The Aztecs were preseason favorites to win the Mountain West Conference, and they collected wins against top-ranked opponents in their non-conference schedule but are left with speculation of “what could have been?”

Sophomore pitcher Aaron Eden said the season cancellation was devastating.

“I felt like we were on a good run and I thought we could have done something really special,” Eden said.

In another reality without the pandemic, SDSU would have finished its first conference series of the season when it hosted New Mexico for a three-game set starting April 3.

Instead, like most people nowadays, the Aztecs are meeting online through Zoom and training independently as precautions.

Even though SDSU won’t be playing in its conference opener versus the Lobos, the Aztecs plan to stay sharp over the uncharted extensive offseason.

They look to use the program’s philosophy to win each day because, as it is always reiterated by Aztec coaches and players, “every day is opening day.”

“We got to win today, and that’s all we’re going to worry about,” Martinez said. “That’s our focus. Today is another opening day. You got to win today.”

Despite being split apart with some Aztecs moving back home, they are still finding ways to push each other to work harder than one another.

Junior pitcher Tre Brown said he and pitchers like juniors Christian Winston and Jacob Flores have kept in regular contact. With Winston and Flores as roommates, the two live just a couple blocks away from Brown.

Brown said they make sure to keep each other honest about the work they have been putting in this unexpectedly early offseason.

“It’s anything from me calling Winston in the morning saying ‘Hey, you gonna get up today man?’ We got to throw it together man, we gotta do this,” Brown said.

Despite watching Netflix, helping his mom cook, playing the video game “MLB The Show” and, occasionally, finding himself bored, junior outfielder Matt Rudick said he has also tried to maintain his baseball routine.

“Every day I’ve been going to hit with a couple of other guys and just keeping my swing good right now and keeping my arm healthy and my body healthy,” Rudick said.

But, in an environment where social distancing is encouraged and a statewide stay-at-home order is in place, Rudick said training so far has been a little more challenging because of limited practice facilities open.

With limited places to train at, he has found a local baseball field where he has been able to hit off a batting tee to keep his hitting motion active over the offseason.

“It’s hard finding people to play catch with because people are trying to stay away from each other and stay at home,” he said.

Eden has moved back home to Los Angeles.

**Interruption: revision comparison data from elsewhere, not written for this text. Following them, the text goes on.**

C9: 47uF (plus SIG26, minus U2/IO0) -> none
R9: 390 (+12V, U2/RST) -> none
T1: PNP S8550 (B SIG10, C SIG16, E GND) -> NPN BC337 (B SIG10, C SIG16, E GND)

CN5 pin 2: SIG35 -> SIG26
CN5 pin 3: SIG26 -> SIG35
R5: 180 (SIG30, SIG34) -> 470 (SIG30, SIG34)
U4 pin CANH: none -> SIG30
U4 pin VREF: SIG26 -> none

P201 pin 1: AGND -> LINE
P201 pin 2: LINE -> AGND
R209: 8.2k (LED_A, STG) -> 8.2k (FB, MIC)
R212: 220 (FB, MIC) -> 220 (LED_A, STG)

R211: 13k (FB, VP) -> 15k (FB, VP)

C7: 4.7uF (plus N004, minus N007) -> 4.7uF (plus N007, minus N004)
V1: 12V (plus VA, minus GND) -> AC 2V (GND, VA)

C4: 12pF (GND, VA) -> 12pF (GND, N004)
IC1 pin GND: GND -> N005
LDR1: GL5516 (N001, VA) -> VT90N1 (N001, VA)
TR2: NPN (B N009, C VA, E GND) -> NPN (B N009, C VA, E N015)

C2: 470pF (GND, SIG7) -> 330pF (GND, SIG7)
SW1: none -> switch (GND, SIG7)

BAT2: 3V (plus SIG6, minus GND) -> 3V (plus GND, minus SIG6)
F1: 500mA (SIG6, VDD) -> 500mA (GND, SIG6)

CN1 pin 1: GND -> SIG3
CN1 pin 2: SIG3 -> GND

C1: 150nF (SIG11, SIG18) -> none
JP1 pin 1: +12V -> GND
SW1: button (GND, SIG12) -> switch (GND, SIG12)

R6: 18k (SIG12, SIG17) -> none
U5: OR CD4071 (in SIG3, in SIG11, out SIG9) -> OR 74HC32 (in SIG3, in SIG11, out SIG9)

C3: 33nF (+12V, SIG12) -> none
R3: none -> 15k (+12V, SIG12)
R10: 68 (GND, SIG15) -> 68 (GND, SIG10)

Since the season cancellation, the team is doing what they can to adjust to the changes.

“We are trying to adjust to the coronavirus lockdown,” Eden said. “We are all finding ways to get better every day and we’re all working still, so it just shows how much we really want to do this and the great run we could have been on and I believe we can do that again next year.”

Without getting to play the rest of its 2020 season, the Aztecs are trying to compete against one another on a daily basis to see who has better individual workouts and academics as the school year continues.

Martinez said the Aztecs are working to push each other to be better in their physical training and in the classroom.

“We’ve turned those competitions into (competing) in the classroom, (competing) to see who can be the best individual guy as far as workouts go and training,” Martinez said. “We’ve challenged them competition-wise in different arenas.”

Even though the Aztecs find themselves in uncharted territory, they still look to win each day with the goal of coming back stronger next season.

“I’ll say (to Winston), ‘let’s take a break tomorrow,’ and obviously I’m joking because we’re not going to take a break tomorrow, we’re not going to take a break the day after that,” Brown said. “We’re just going and keep on working as much as we can.”